[Your task] Leaving out all images, write out the records that follow exactly.
####
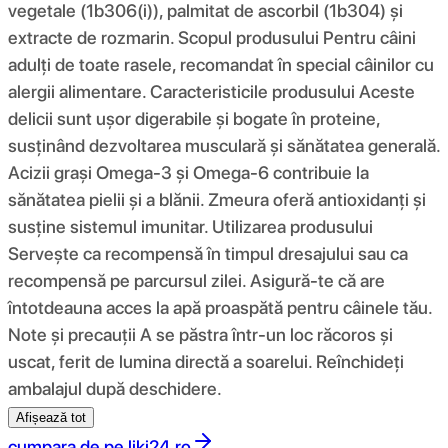
vegetale (1b306(i)), palmitat de ascorbil (1b304) și
extracte de rozmarin. Scopul produsului Pentru câini
adulți de toate rasele, recomandat în special câinilor cu
alergii alimentare. Caracteristicile produsului Aceste
delicii sunt ușor digerabile și bogate în proteine,
susținând dezvoltarea musculară și sănătatea generală.
Acizii grași Omega-3 și Omega-6 contribuie la
sănătatea pielii și a blănii. Zmeura oferă antioxidanți și
susține sistemul imunitar. Utilizarea produsului
Servește ca recompensă în timpul dresajului sau ca
recompensă pe parcursul zilei. Asigură-te că are
întotdeauna acces la apă proaspătă pentru câinele tău.
Note și precauții A se păstra într-un loc răcoros și
uscat, ferit de lumina directă a soarelui. Reînchideți
ambalajul după deschidere.
Afișează tot
cumpara de pe
liki24.ro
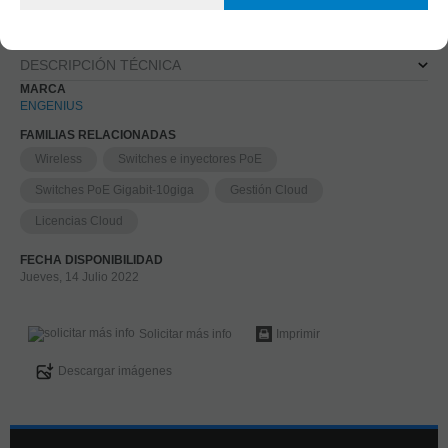
Licencia electrónica, plazo de entrega 48 horas tras
confirmación pedido
DESCRIPCIÓN TÉCNICA
MARCA
ENGENIUS
FAMILIAS RELACIONADAS
Wireless
Switches e inyectores PoE
Switches PoE Gigabit-10giga
Gestión Cloud
Licencias Cloud
FECHA DISPONIBILIDAD
Jueves, 14 Julio 2022
Solicitar más info
Imprimir
Descargar imágenes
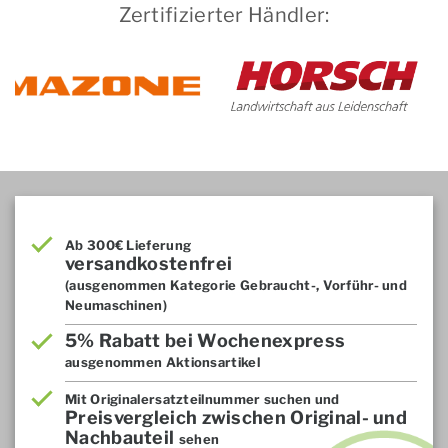
Zertifizierter Händler:
Ab 300€ Lieferung
versandkostenfrei
(ausgenommen Kategorie Gebraucht-, Vorführ- und
Neumaschinen)
5% Rabatt bei Wochenexpress
ausgenommen Aktionsartikel
Mit Originalersatzteilnummer suchen und
Preisvergleich zwischen Original- und
Nachbauteil
sehen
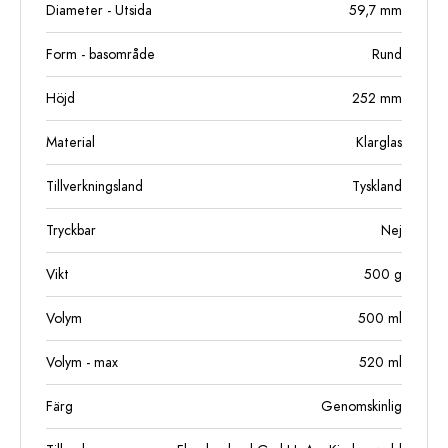
Diameter - Utsida
59,7
mm
Form - basområde
Rund
Höjd
252
mm
Material
Klarglas
Tillverkningsland
Tyskland
Tryckbar
Nej
Vikt
500
g
Volym
500
ml
Volym - max
520
ml
Färg
Genomskinlig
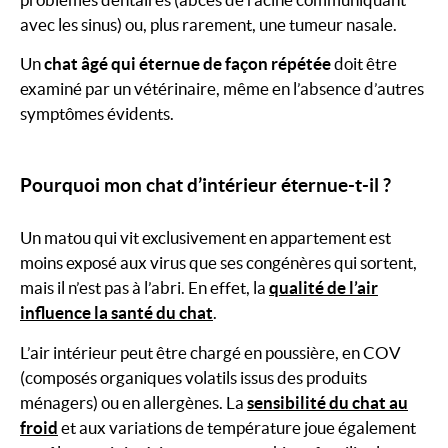
avec les sinus) ou, plus rarement, une tumeur nasale.
Un
chat âgé qui éternue de façon répétée
doit être
examiné par un vétérinaire, même en l’absence d’autres
symptômes évidents.
Pourquoi mon chat d’intérieur éternue-t-il ?
Un matou qui vit exclusivement en appartement est
moins exposé aux virus que ses congénères qui sortent,
mais il n’est pas à l’abri. En effet, la
qualité de l’air
influence la santé du chat
.
L’air intérieur peut être chargé en poussière, en COV
(composés organiques volatils issus des produits
ménagers) ou en allergènes. La
sensibilité du chat au
froid
et aux variations de température joue également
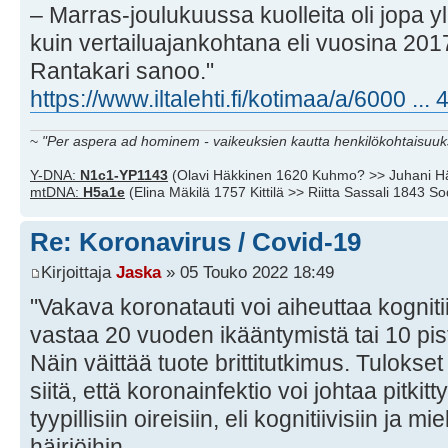
– Marras-joulukuussa kuolleita oli jopa 
kuin vertailuajankohtana eli vuosina 20
Rantakari sanoo."
https://www.iltalehti.fi/kotimaa/a/6000 ..
~
"Per aspera ad hominem - vaikeuksien kautta henkilökohtaisuuks
Y-DNA:
N1c1-YP1143
(Olavi Häkkinen 1620 Kuhmo? >> Juhani H
mtDNA:
H5a1e
(Elina Mäkilä 1757 Kittilä >> Riitta Sassali 1843 S
Re: Koronavirus / Covid-19
Kirjoittaja
Jaska
» 05 Touko 2022 18:49
"Vakava koronatauti voi aiheuttaa kogniti
vastaa 20 vuoden ikääntymistä tai 10 pi
Näin väittää tuote brittitutkimus. Tuloks
siitä, että koronainfektio voi johtaa pitkit
tyypillisiin oireisiin, eli kognitiivisiin ja mi
häiriöihin.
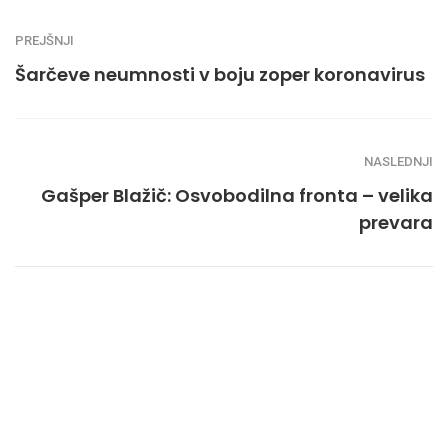
PREJŠNJI
Šarčeve neumnosti v boju zoper koronavirus
NASLEDNJI
Gašper Blažič: Osvobodilna fronta – velika
prevara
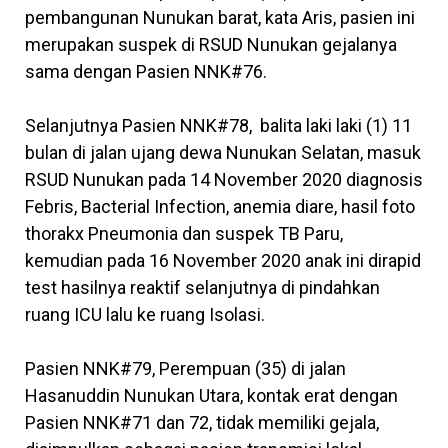
pembangunan Nunukan barat, kata Aris, pasien ini
merupakan suspek di RSUD Nunukan gejalanya
sama dengan Pasien NNK#76.
Selanjutnya Pasien NNK#78, balita laki laki (1) 11
bulan di jalan ujang dewa Nunukan Selatan, masuk
RSUD Nunukan pada 14 November 2020 diagnosis
Febris, Bacterial Infection, anemia diare, hasil foto
thorakx Pneumonia dan suspek TB Paru,
kemudian pada 16 November 2020 anak ini dirapid
test hasilnya reaktif selanjutnya di pindahkan
ruang ICU lalu ke ruang Isolasi.
Pasien NNK#79, Perempuan (35) di jalan
Hasanuddin Nunukan Utara, kontak erat dengan
Pasien NNK#71 dan 72, tidak memiliki gejala,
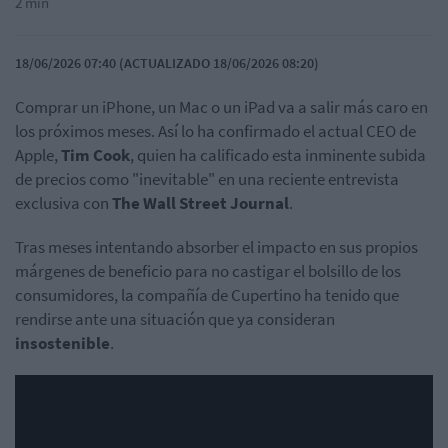
2 min
18/06/2026 07:40 (ACTUALIZADO 18/06/2026 08:20)
Comprar un iPhone, un Mac o un iPad va a salir más caro en
los próximos meses. Así lo ha confirmado el actual CEO de
Apple
,
Tim Cook
, quien ha calificado esta inminente subida
de precios como "inevitable" en una reciente entrevista
exclusiva con
The
Wall
Street
Journal
.
Tras meses intentando absorber el impacto en sus propios
márgenes de beneficio para no castigar el bolsillo de los
consumidores, la compañía de
Cupertino
ha tenido que
rendirse ante una situación que ya consideran
insostenible
.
####
[Problem solution]
vegetale (1b306(i)), palmitat de ascorbil (1b304) și
extracte de rozmarin. Scopul produsului Pentru câini
adulți de toate rasele, recomandat în special câinilor cu
alergii alimentare. Caracteristicile produsului Aceste
delicii sunt ușor digerabile și bogate în proteine,
susținând dezvoltarea musculară și sănătatea generală.
Acizii grași Omega-3 și Omega-6 contribuie la
sănătatea pielii și a blănii. Zmeura oferă antioxidanți și
susține sistemul imunitar. Utilizarea produsului
Servește ca recompensă în timpul dresajului sau ca
recompensă pe parcursul zilei. Asigură-te că are
întotdeauna acces la apă proaspătă pentru câinele tău.
Note și precauții A se păstra într-un loc răcoros și
uscat, ferit de lumina directă a soarelui. Reînchideți
ambalajul după deschidere.
Afișează tot
cumpara de pe
liki24.ro
Licencia electrónica, plazo de entrega 48 horas tras
confirmación pedido
DESCRIPCIÓN TÉCNICA
MARCA
ENGENIUS
FAMILIAS RELACIONADAS
Wireless
Switches e inyectores PoE
Switches PoE Gigabit-10giga
Gestión Cloud
Licencias Cloud
FECHA DISPONIBILIDAD
Jueves, 14 Julio 2022
Solicitar más info
Imprimir
Descargar imágenes
Zertifizierter Händler:
Ab 300€ Lieferung
versandkostenfrei
(ausgenommen Kategorie Gebraucht-, Vorführ- und
Neumaschinen)
5% Rabatt bei Wochenexpress
ausgenommen Aktionsartikel
Mit Originalersatzteilnummer suchen und
Preisvergleich zwischen Original- und
Nachbauteil
sehen
Diameter - Utsida
59,7
mm
Form - basområde
Rund
Höjd
252
mm
Material
Klarglas
Tillverkningsland
Tyskland
Tryckbar
Nej
Vikt
500
g
Volym
500
ml
Volym - max
520
ml
Färg
Genomskinlig
avec les sinus) ou, plus rarement, une tumeur nasale.
Un
chat âgé qui éternue de façon répétée
doit être
examiné par un vétérinaire, même en l’absence d’autres
symptômes évidents.
Pourquoi mon chat d’intérieur éternue-t-il ?
Un matou qui vit exclusivement en appartement est
moins exposé aux virus que ses congénères qui sortent,
mais il n’est pas à l’abri. En effet, la
qualité de l’air
influence la santé du chat
.
L’air intérieur peut être chargé en poussière, en COV
(composés organiques volatils issus des produits
ménagers) ou en allergènes. La
sensibilité du chat au
froid
et aux variations de température joue également
– Marras-joulukuussa kuolleita oli jopa 
kuin vertailuajankohtana eli vuosina 20
Rantakari sanoo."
https://www.iltalehti.fi/kotimaa/a/6000 ..
~
"Per aspera ad hominem - vaikeuksien kautta henkilökohtaisuuks
Y-DNA:
N1c1-YP1143
(Olavi Häkkinen 1620 Kuhmo? >> Juhani H
mtDNA:
H5a1e
(Elina Mäkilä 1757 Kittilä >> Riitta Sassali 1843 S
Re: Koronavirus / Covid-19
Kirjoittaja
Jaska
» 05 Touko 2022 18:49
"Vakava koronatauti voi aiheuttaa kogniti
vastaa 20 vuoden ikääntymistä tai 10 pi
Näin väittää tuote brittitutkimus. Tuloks
siitä, että koronainfektio voi johtaa pitkit
tyypillisiin oireisiin, eli kognitiivisiin ja mi
häiriöihin.
PREJŠNJI
Šarčeve neumnosti v boju zoper koronavirus
NASLEDNJI
Gašper Blažič: Osvobodilna fronta – velika
prevara
pembangunan Nunukan barat, kata Aris, pasien ini
merupakan suspek di RSUD Nunukan gejalanya
sama dengan Pasien NNK#76.
Selanjutnya Pasien NNK#78, balita laki laki (1) 11
bulan di jalan ujang dewa Nunukan Selatan, masuk
RSUD Nunukan pada 14 November 2020 diagnosis
Febris, Bacterial Infection, anemia diare, hasil foto
thorakx Pneumonia dan suspek TB Paru,
kemudian pada 16 November 2020 anak ini dirapid
test hasilnya reaktif selanjutnya di pindahkan
ruang ICU lalu ke ruang Isolasi.
Pasien NNK#79, Perempuan (35) di jalan
Hasanuddin Nunukan Utara, kontak erat dengan
Pasien NNK#71 dan 72, tidak memiliki gejala,
2 min
18/06/2026 07:40 (ACTUALIZADO 18/06/2026 08:20)
Comprar un iPhone, un Mac o un iPad va a salir más caro en
los próximos meses. Así lo ha confirmado el actual CEO de
Apple
,
Tim Cook
, quien ha calificado esta inminente subida
de precios como "inevitable" en una reciente entrevista
exclusiva con
The
Wall
Street
Journal
.
Tras meses intentando absorber el impacto en sus propios
márgenes de beneficio para no castigar el bolsillo de los
consumidores, la compañía de
Cupertino
ha tenido que
rendirse ante una situación que ya consideran
insostenible
.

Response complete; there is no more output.